Specializes in Public Health Science. Has 2 years experience.

How easy is it to work in different states when you get NP verification in another state? I am going to be attending Simmons University Direct Entry MSN but I want to work in New Mexico or California.

babyNP., APRN

Specializes in NICU. Has 13 years experience.

Very easy- just endorse. I recommend doing it as soon as you get your initial license because you are usually not subject to continuing education or pharmacology hours if you are still a new grad vs if you wait a year or so. This is state dependent of course, so ymmv...

Future MSN

Specializes in Public Health Science. Has 2 years experience.

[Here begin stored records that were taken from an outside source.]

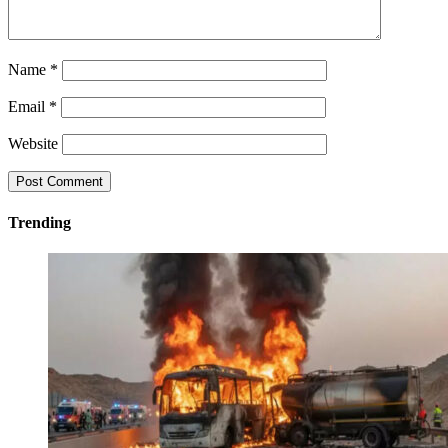
Name
*
Email
*
Website
Trending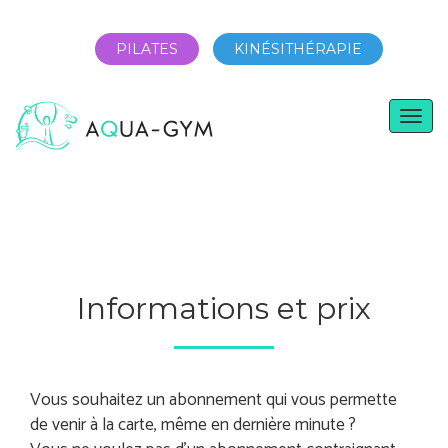
PILATES
KINÉSITHÉRAPIE
Toggl
naviga
Informations et prix
Vous souhaitez un abonnement qui vous permette
de venir à la carte, même en dernière minute ?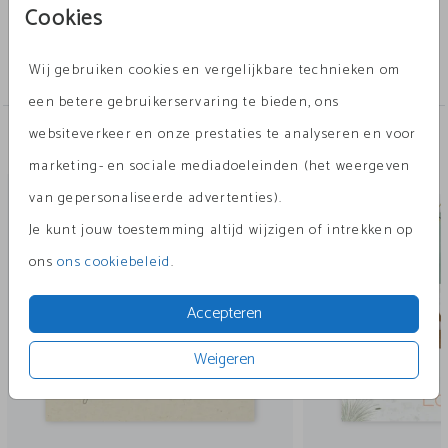
Cookies
Collectie
Wij gebruiken cookies en vergelijkbare technieken om
tegeltje
een betere gebruikerservaring te bieden, ons
websiteverkeer en onze prestaties te analyseren en voor
Andere leuke ontwerpen
marketing- en sociale mediadoeleinden (het weergeven
tegeltje
tege
van gepersonaliseerde advertenties).
Je kunt jouw toestemming altijd wijzigen of intrekken op
ons
ons cookiebeleid
.
Accepteren
Weigeren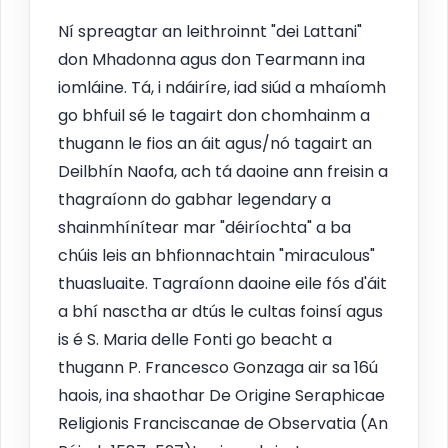
Ní spreagtar an leithroinnt "dei Lattani"
don Mhadonna agus don Tearmann ina
iomláine. Tá, i ndáiríre, iad siúd a mhaíomh
go bhfuil sé le tagairt don chomhainm a
thugann le fios an áit agus/nó tagairt an
Deilbhín Naofa, ach tá daoine ann freisin a
thagraíonn do gabhar legendary a
shainmhínítear mar "déiríochta" a ba
chúis leis an bhfionnachtain "miraculous"
thuasluaite. Tagraíonn daoine eile fós d'áit
a bhí nasctha ar dtús le cultas foinsí agus
is é S. Maria delle Fonti go beacht a
thugann P. Francesco Gonzaga air sa 16ú
haois, ina shaothar De Origine Seraphicae
Religionis Franciscanae de Observatia (An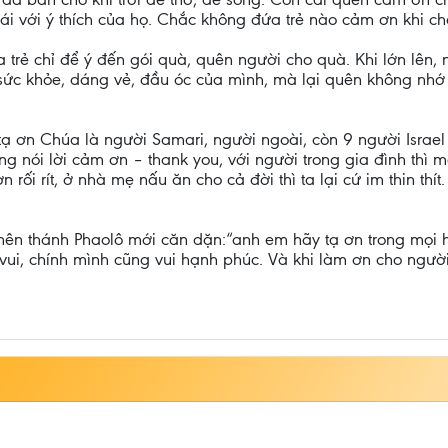
trái với ý thích của họ. Chắc không đứa trẻ nào cảm ơn khi 
a trẻ chỉ để ý đến gói quà, quên người cho quà. Khi lớn lên
ức khỏe, dáng vẻ, đầu óc của mình, mà lại quên không nhớ đ
 tạ ơn Chúa là người Samari, người ngoài, còn 9 người Israel
àng nói lời cảm ơn – thank you, với người trong gia đình thì 
ối rít, ở nhà mẹ nấu ăn cho cả đời thì ta lại cứ im thin thít
 nên thánh Phaolô mới căn dặn:“anh em hãy tạ ơn trong mọi 
 vui, chính mình cũng vui hạnh phúc. Và khi làm ơn cho ngườ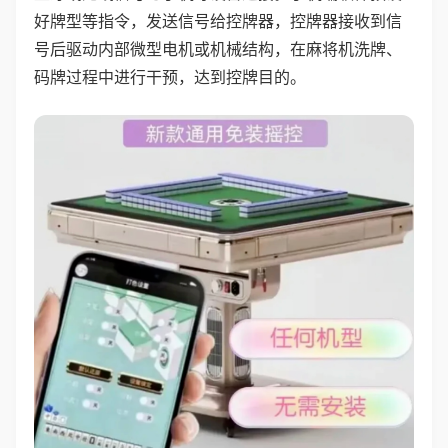
好牌型等指令，发送信号给控牌器，控牌器接收到信
号后驱动内部微型电机或机械结构，在麻将机洗牌、
码牌过程中进行干预，达到控牌目的。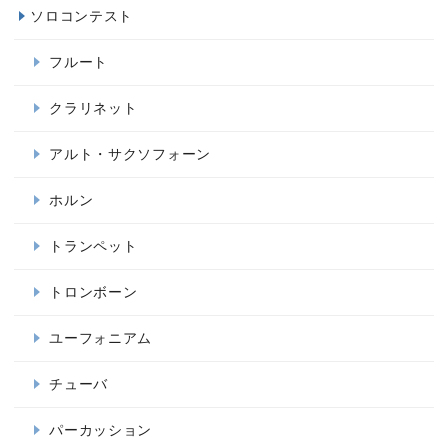
ソロコンテスト
フルート
クラリネット
アルト・サクソフォーン
ホルン
トランペット
トロンボーン
ユーフォニアム
チューバ
パーカッション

So its easier to get licensed elsewhere as a new grad? Could you explain what endorse means?

Thank you,

Mindy

Endorsing your license into another state is simply requesting that a license be granted by verifying your current active license instead of having to take a state examination.

You can always just endorse your RN for the state you want then take your NP boards in the state you want to relocate

Future MSN

Specializes in Public Health Science. Has 2 years experience.

So you can practice in another state by endorsing (making this request to transfer your license) without any examination. It's just a matter of doing paperwork. That sounds very easy and super convenient if you are moving or going to work as a traveling nurse. I don't know if nurse practitioner is a traveling nurse position?

Edited by Mindy834920

SineQuaNon, MSN, RN, NP

Specializes in ED, Family Practice, Home Health. Has 14 years experience.

Many states also have compact licensure agreements. For instance, if you're licensed in New Mexico you can also practice in Colorado, Arizona, and Utah without having to endorse.

2 hours ago, SineQuaNon said:

Many states also have compact licensure agreements. For instance, if you're licensed in New Mexico you can also practice in Colorado, Arizona, and Utah without having to endorse.

This is true as an RN... I'm not aware of any state that does not require their specific state license to practice as an APRN.

5 hours ago, SineQuaNon said:

Many states also have compact licensure agreements. For instance, if you're licensed in New Mexico you can also practice in Colorado, Arizona, and Utah without having to endorse.

Only so long as you maintain residency in the state in which you are licensed. If you relocate, you will need to apply for licensure in the new state.

2 hours ago, 203bravo said:

This is true as an RN... I'm not aware of any state that does not require their specific state license to practice as an APRN.

Idaho, North Dakota, and Wyoming have entered the APRN Compact.

https://www.NCSBN.org/APRN-compact.htm

Now if we could get 7 more states to sign on it could become a reality

Future MSN

Specializes in Public Health Science. Has 2 years experience.

4 hours ago, chare said:

Only so long as you maintain residency in the state in which you are licensed. If you relocate, you will need to apply for licensure in the new state.

Idaho, North Dakota, and Wyoming have entered the APRN Compact.

https://www.NCSBN.org/APRN-compact.htm

Thank you for taking the time to insert this link with information. And thank you for everyone's feedback. This online community has been wonderful and very knowledgeable.

Lets push this legislation forward! If I can sign any petitions. I would love to help. I think this can be very great for expanding care.